In vitro studies of a bradykinin B1/B2 antagonist linked to a human neutrophil elastase inhibitor; a heterodimer for the treatment of inflammatory disorders.

Inflammatory disorders typically have a complex etiology and involve a multitude of inflammatory mediators, and hence, a polytherapeutic approach to these diseases would seem appropriate. In certain chronic inflammatory conditions, we believe that bradykinin (BK) and human neutrophil elastase (HNE) are cooperatively involved. We have previously synthesized compounds with inhibitory activity toward both the BK B2 receptor and HNE. The present study describes single compounds designed to incorporate HNE inhibitory activity and BK B1 and B2 antagonist activity. A proprietary HNE inhibitor (HNEI, CP-955) was directly linked via amide bond formation to a peptide-based combined BK B1/B2 antagonist (B-9430). Three compounds were made using different linking positions in the antagonist peptide.
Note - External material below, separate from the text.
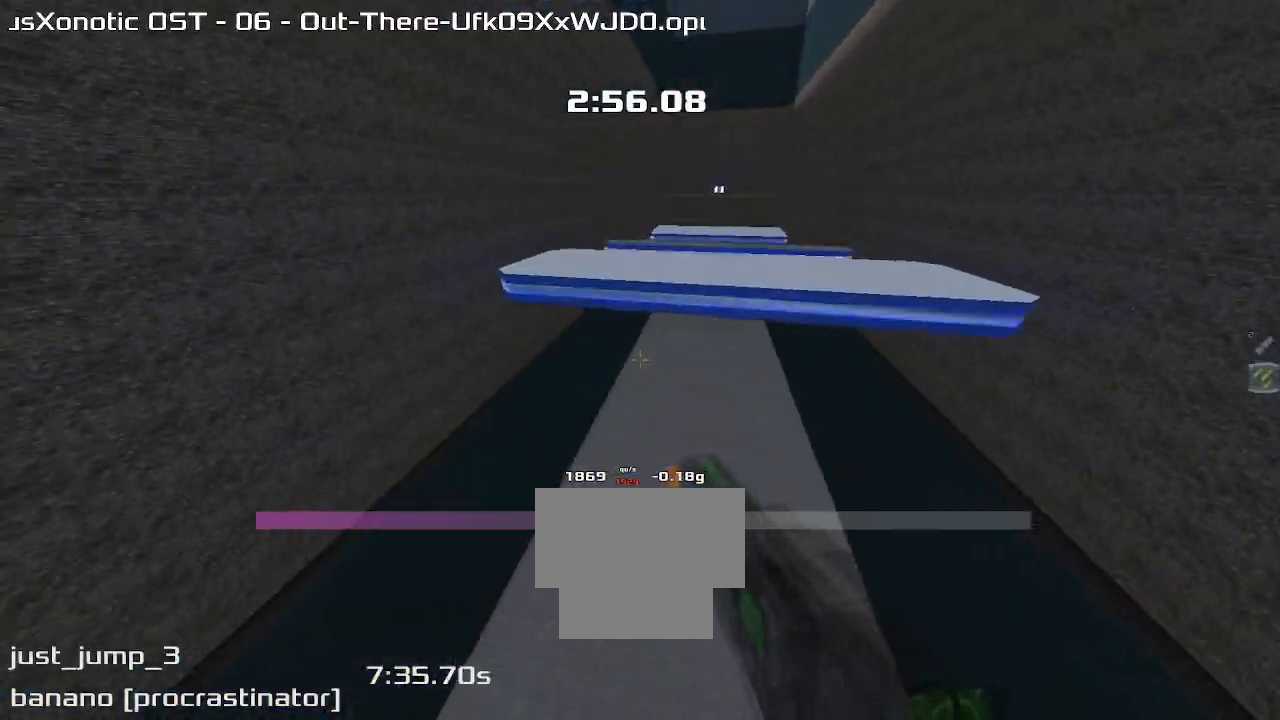
{"keys": ["right"], "events": [[333, "left", "up"], [333, "right", "down"]]}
For all compounds, B1 and B2 receptor binding in human cloned receptors was at least 10-fold less than that of B-9430, whereas in the in vitro guinea pig ileum B2 receptor functional assay, the compounds had potencies equivalent to B-9430. Compound I was found to have a fourfold increase in HNEI activity compared with CP-955, whereas compounds II and III were inactive. These data clearly demonstrate that it is possible to retain BK B1/B2 receptor antagonist and HNE activity in a heterodimer.